By Ilja Mathijssen, Art Director, SuperHeroes
How often does a static ad actually make you stop scrolling through your feed? Not just glance at it, but properly pause and take notice?
For Gen Z and Gen Alpha, the answer is almost certainly ‘rarely’ (if ever). These generations are fluent in the language of social – swiping, skipping, and bouncing between platforms in seconds. According to the 2025 Sprout Social Index, 89% of Gen Z users are on Instagram, 84% are on YouTube, and 82% are on TikTok. They don’t sit still in one feed – they move fast, scroll instinctively, and dodge anything that smells like a traditional ad.
Their attention spans are famously short – reportedly just eight seconds. For brands, that presents a brutal reality: if your creative doesn’t grab attention almost immediately, it probably won’t grab any at all.
Why static creative can’t keep up
This reality exposes the limits of a static-first approach. No matter how witty or clever the creative, static formats simply aren’t built for today’s media habits. They rely on pause, reflection or context, all of which are in short supply when someone’s swiping at speed.
Video, on the other hand, has the power to grab attention mid-scroll. It can surprise, entertain and deliver a message within seconds. But only if it’s built with a platform-first approach.
Don’t repeat yourself. Hijack the feed
Too often, brands take a one-size-fits-all creative asset and push it across every social platform with minor tweaks – hoping it will still land. It rarely does. When an ad feels out of place, it gets ignored.
To win attention today, brands must work with the unique rhythms of each platform, not against them. That means understanding what people expect to see, how they scroll, and how to surprise them in a way that feels playful, not pushy.
Take our recent ‘Grab the Cookie’ campaign for Oreo. To launch their new recipe with more cocoa, we created ‘fake ads’ for fictional products – a horror movie, museum portrait or a perfume launch. Each looked like standard content… until something strange happened. The character broke the fourth wall and stole an Oreo cookie from the ad next to theirs.
What made it work? Every version of the ad was tailor designed for the platform it lived on.
On TikTok, the Oreo ad smartly mirrors the platform’s vertical scroll by showing a creepy clown from a new movie poster reaching downward through the current video frame to steal a cookie from the ad “below” it, as if physically interacting with the next video in the feed. On Facebook, a woman in a faux perfume ad reaches up into the Oreo creative above her in-feed. For digital OOH, we had characters stretch across side-by-side placements, while on YouTube, the action was compressed to play out before the six-second skip button appeared.
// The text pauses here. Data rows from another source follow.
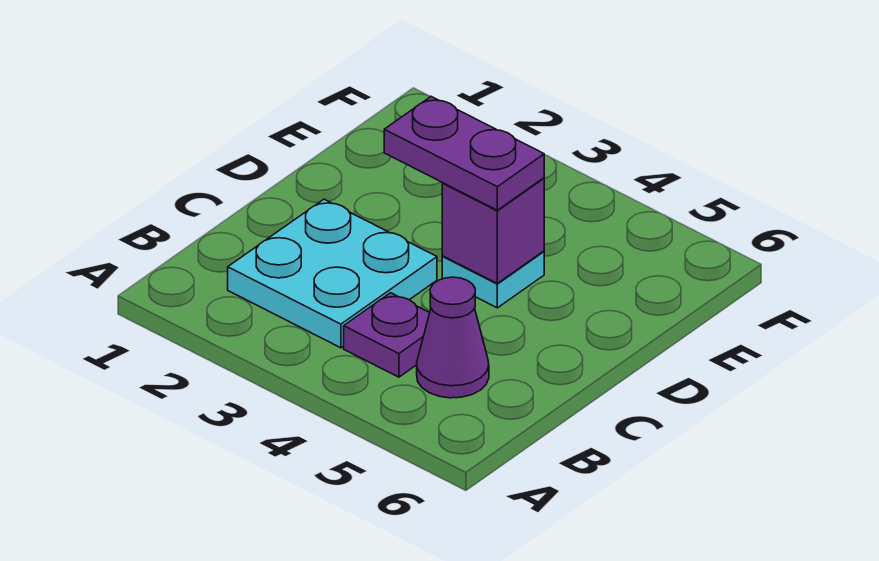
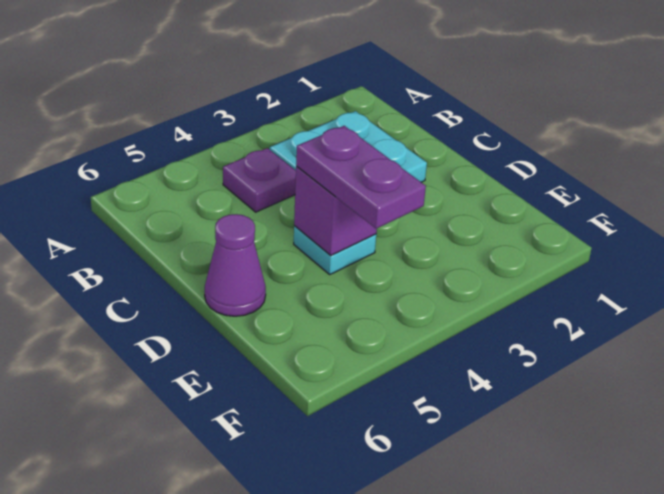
purple 1x1 cone [417,277,489,398] -> purple 1x1 cone moved to [205,214,266,316]
purple 1x2 plate [384,96,544,210] -> purple 1x2 plate turned to [296,126,426,229]

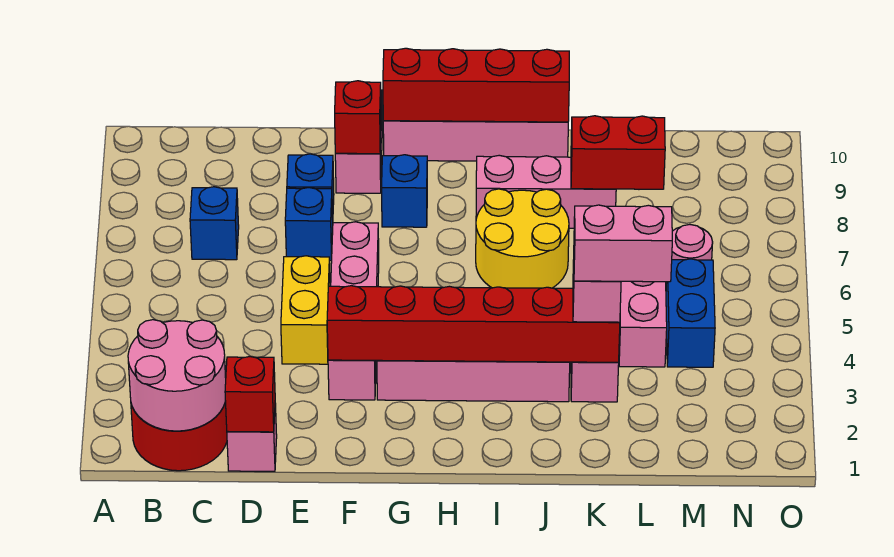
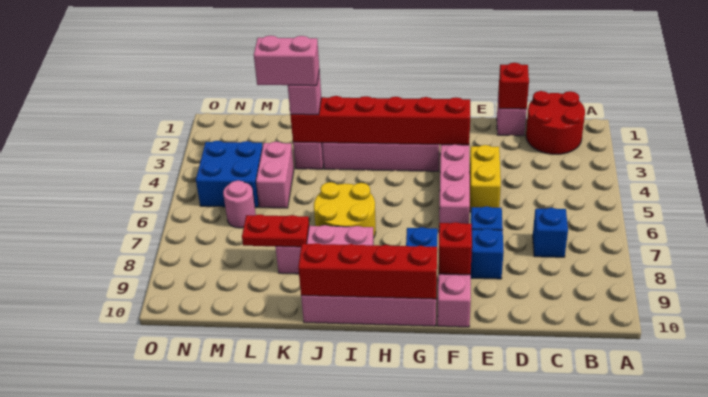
pink 2x2 round brick [128,320,226,431] -> none
red 1x2 brick [571,116,665,189] -> red 1x2 plate [242,214,309,247]
blue 1x2 brick [666,259,715,367] -> blue 2x2 brick [196,141,263,208]

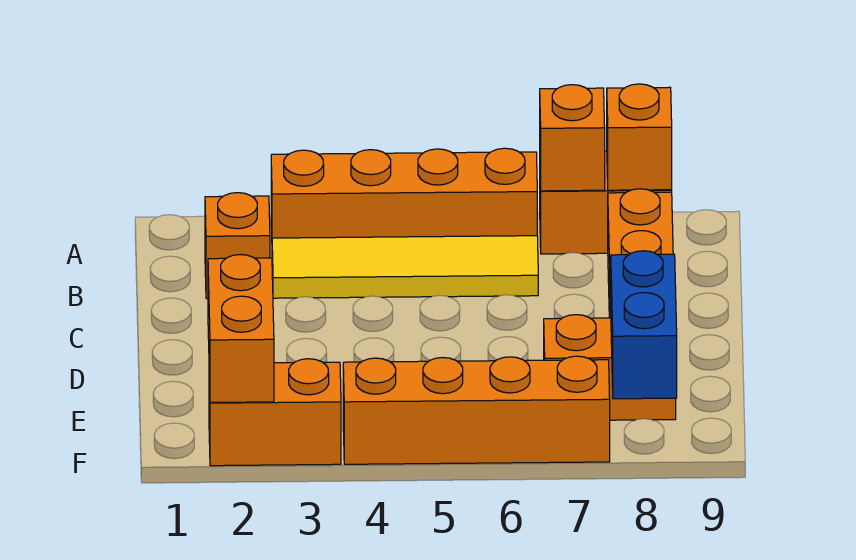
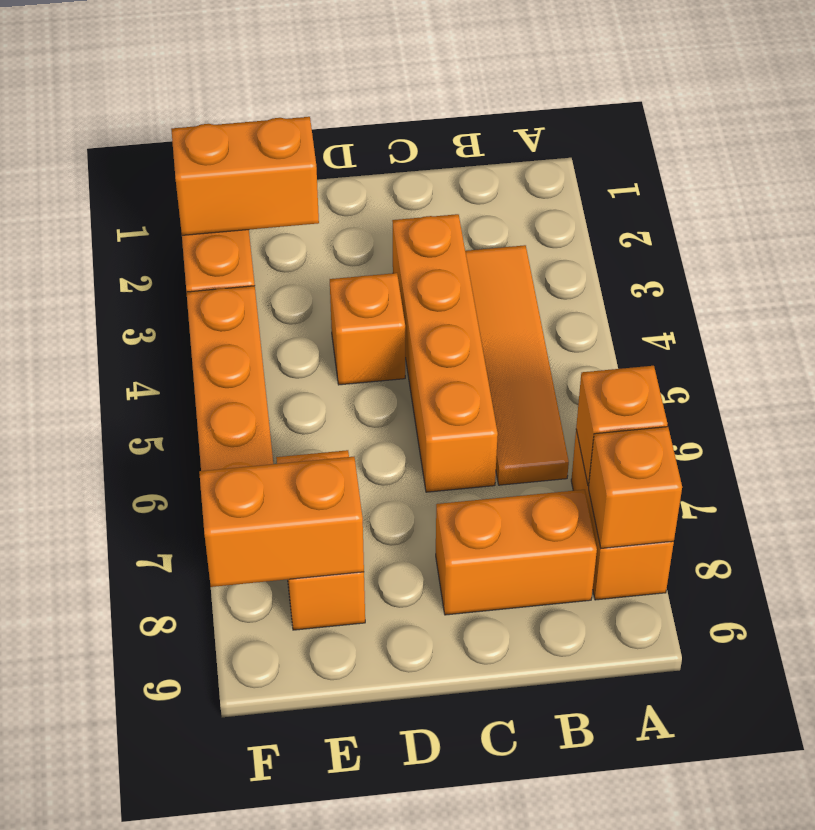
orange 1x4 brick [271,148,537,238] -> orange 1x4 brick moved to [392,214,498,492]
orange 1x1 brick [205,193,270,299] -> orange 1x1 brick moved to [330,273,405,385]
yellow 1x4 tile [272,236,538,298] -> orange 1x4 tile [465,245,569,485]
blue 1x2 brick [611,251,677,399] -> orange 1x2 brick [199,457,364,587]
The creative idea was consistent. The execution was anything but. Each version was adapted visually, tonally and behaviourally to the platform it lived on. And that’s what made it scroll-stopping.
The principles still matter
Of course, none of this means anything if you forget the fundamentals of social media advertising.
First: get to the point. You’ve got a few seconds to win attention, so make sure the brand appears early – ideally within three seconds.
Second: keep it short. Attention nosedives after 10 seconds, no matter how good the idea is. Brevity isn’t a nice-to-have – it’s essential.
Third: don’t be boring. That should go without saying.
This kind of attention-hijacking isn’t for everyone. And even when it is, it shouldn’t be overused. You can’t build a whole brand strategy around one visual trick – it wears thin quickly.
It is best reserved for moments when you need to inject energy into a campaign, reach new audiences, or show up in culture in a way that feels immediate and alive.
What’s next: break the walls
We’re only just scratching the surface of what’s possible. New creative technologies, from AI to mixed reality, are set to evolve this space even further. Imagine a future billboard that lets you be the one to steal the cookie.
But while the tools evolve, the principles won’t. Because in a fragmented, scroll-first media world, success won’t come from being louder or more aggressive. It will come from being platform-native, motion-first, and behaviour-aware – built to move with the feed, not fight against it.